Acts 22: 3-5     3 I am verily a man which am a Jew, born in Tarsus, a city in Cilicia, yet brought up in this city at the feet of Gamaliel, and taught according to the perfect manner of the law of the fathers, and was zealous toward God, as ye all are this day.   4 And I persecuted this way unto the death, binding and delivering into prisons both men and women. 5 As also the high priest doth bear me witness, and all the estate of the elders: from whom also I received letters unto the brethren, and went to Damascus, to bring them which were there were bound unto Jerusalem, for to be punished.

I want you to understand the worldview of Saul of Tarsus.  Very dogmatic, zealous, stubborn, stuck, not moving with God.  He references a man named Gamaliel.  Gamaliel, in history was the grandson of a man named Hillel who was a Jewish scholar very important in Jesus’s time.

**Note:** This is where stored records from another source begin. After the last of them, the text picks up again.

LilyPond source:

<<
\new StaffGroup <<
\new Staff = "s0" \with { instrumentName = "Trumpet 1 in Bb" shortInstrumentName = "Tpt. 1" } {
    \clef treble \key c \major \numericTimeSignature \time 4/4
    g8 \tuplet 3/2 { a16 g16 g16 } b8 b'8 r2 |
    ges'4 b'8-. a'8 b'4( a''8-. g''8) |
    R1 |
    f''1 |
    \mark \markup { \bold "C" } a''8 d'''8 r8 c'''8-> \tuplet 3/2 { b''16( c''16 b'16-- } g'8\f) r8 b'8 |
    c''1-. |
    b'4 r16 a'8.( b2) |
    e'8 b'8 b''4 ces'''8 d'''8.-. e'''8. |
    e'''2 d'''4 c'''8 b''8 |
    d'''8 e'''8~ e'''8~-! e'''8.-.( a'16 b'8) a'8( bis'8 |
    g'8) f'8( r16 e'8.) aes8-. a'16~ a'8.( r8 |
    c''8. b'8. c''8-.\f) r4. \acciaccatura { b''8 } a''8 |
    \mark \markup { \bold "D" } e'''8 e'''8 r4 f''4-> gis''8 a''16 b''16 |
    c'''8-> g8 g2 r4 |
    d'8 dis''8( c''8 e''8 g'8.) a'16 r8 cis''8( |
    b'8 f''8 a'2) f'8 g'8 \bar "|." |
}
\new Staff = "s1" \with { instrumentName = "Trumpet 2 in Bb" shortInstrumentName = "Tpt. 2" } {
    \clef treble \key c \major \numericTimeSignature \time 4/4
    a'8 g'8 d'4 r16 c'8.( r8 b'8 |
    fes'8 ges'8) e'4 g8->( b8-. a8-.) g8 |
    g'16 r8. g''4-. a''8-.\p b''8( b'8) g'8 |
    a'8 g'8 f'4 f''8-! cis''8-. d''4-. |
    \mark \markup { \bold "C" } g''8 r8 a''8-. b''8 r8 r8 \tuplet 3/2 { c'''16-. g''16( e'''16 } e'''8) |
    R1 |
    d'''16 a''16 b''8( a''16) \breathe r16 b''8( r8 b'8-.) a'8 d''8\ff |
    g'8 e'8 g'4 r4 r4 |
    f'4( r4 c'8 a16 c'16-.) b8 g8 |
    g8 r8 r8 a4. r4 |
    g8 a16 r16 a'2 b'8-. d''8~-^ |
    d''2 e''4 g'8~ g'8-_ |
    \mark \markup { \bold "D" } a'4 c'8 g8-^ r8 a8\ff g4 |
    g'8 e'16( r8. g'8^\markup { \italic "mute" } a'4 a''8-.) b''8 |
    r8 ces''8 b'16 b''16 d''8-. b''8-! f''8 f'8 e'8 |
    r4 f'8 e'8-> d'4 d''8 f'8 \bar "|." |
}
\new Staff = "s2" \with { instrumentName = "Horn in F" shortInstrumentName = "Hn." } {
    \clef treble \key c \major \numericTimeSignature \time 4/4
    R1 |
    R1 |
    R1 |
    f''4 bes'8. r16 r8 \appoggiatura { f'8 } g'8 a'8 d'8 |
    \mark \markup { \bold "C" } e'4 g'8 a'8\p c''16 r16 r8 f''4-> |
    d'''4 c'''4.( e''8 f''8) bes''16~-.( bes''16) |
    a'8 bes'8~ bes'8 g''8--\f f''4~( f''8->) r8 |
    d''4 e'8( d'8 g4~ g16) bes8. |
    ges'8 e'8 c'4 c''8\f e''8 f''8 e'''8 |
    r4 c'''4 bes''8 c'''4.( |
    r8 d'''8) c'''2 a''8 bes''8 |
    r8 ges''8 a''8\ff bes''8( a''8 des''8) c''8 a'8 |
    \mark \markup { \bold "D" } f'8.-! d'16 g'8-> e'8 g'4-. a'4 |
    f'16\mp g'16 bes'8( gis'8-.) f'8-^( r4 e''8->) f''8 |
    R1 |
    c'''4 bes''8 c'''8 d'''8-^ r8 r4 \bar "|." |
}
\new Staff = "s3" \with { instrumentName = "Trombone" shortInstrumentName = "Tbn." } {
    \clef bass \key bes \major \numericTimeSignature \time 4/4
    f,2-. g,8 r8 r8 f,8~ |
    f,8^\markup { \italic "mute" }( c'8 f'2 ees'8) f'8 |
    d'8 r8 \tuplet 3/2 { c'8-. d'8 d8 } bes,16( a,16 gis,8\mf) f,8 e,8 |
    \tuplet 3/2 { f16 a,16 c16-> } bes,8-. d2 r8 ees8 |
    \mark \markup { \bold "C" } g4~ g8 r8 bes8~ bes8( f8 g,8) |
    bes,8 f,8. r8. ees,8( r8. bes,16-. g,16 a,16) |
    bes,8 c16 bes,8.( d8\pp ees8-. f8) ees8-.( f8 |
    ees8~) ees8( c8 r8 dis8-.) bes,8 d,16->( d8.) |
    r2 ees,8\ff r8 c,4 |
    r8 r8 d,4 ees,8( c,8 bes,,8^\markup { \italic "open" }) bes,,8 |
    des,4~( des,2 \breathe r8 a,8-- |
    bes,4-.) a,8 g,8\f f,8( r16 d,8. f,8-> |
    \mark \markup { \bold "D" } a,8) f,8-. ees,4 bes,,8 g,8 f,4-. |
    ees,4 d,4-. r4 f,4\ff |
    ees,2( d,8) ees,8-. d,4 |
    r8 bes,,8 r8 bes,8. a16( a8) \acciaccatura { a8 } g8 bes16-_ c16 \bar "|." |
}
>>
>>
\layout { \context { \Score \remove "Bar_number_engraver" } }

Gamaliel was important, a teacher, perhaps even the president of the Sanhedrin, the council of the leaders of the Jewish people.  Paul said he was “taught at Gamaliel’s feet.”   Let’s see who Gamaliel really was.   Acts 5:34-40   34 Then stood there up one in the council, a Pharisee, named Gamaliel, a doctor of the law, had in reputation among all the people, and commanded to put the apostle forth a little space.

In this chapter Peter and the apostles were being persecuted, and Peter hauled before the council that Gamaliel was the head of the council and desired to give space to the apostles so he could privately talk to them.

35 And he said unto them, Ye men of Israel, take heed to yourselves what ye intend to do as touching these men. 36 For before these days arose up Theudas, boasting himself to be somebody, to whom a number of men, about four hundred, joined themselves: who was slain; and all, as many as obeyed him, were scattered, and brought to nought.  37 After this man rose up Judas of Galilee in the days of the taxing, and drew away much people after him: he also perished; and all, even as many as obeyed him, were dispersed.  38 And now I say unto you, Refrain from these men, and let them alone: for if this counsel or this work be of men, it will come to nought.  39 But if it be of God, ye cannot overthrow it; lest haply ye be found even to fight against God. 40 And to him they agreed: and when they had called the apostles, and beaten them, they commanded that they should not speak in the name of Jesus, and let them go.

I’m using this to make a point.  Saul of Tarsus was taught by this man.  In this case this man tells this council not to haul people out of the synagogue and kill them.  He tells them, leave them alone!  Because of what they’re doing is of God, you can’t stop it anyways.  And if it’s not, people aren’t going to follow them.  So leave them alone and it will come to nothing.  His counsel was quite different to what Saul of Tarsus did by hauling men and women into prison to be executed as they did Stephen.  Saul of Tarsus is even more fanatic than his teacher.  His teacher was not fanatic in this case.  The world of Saul of Tarsus was a mean, stubborn, stuck at a particular destination and even his teacher did not share Saul’s worldview.  How we see the world, will strongly influence our faith and how we see God.   Romans 10:1-3   1 Brethren, my heart’s desire and prayer to God for Israel is, that they might be saved.  2 For I bear them record that they have a zeal of God, but not according to knowledge.  3 For they being ignorant of God’s righteousness, and going about to establish their own righteousness, have not submitted themselves unto the righteousness of God.

How ironic that Paul the Apostle is writing this the exact opposite to what Saul of Tarsus did before he became Paul the apostle, because Saul was then ignorant of God’s righteousness.  Saul of Tarsus had a zeal of God, but not according to knowledge!  Because Saul of Tarsus moved from a destination of his own making!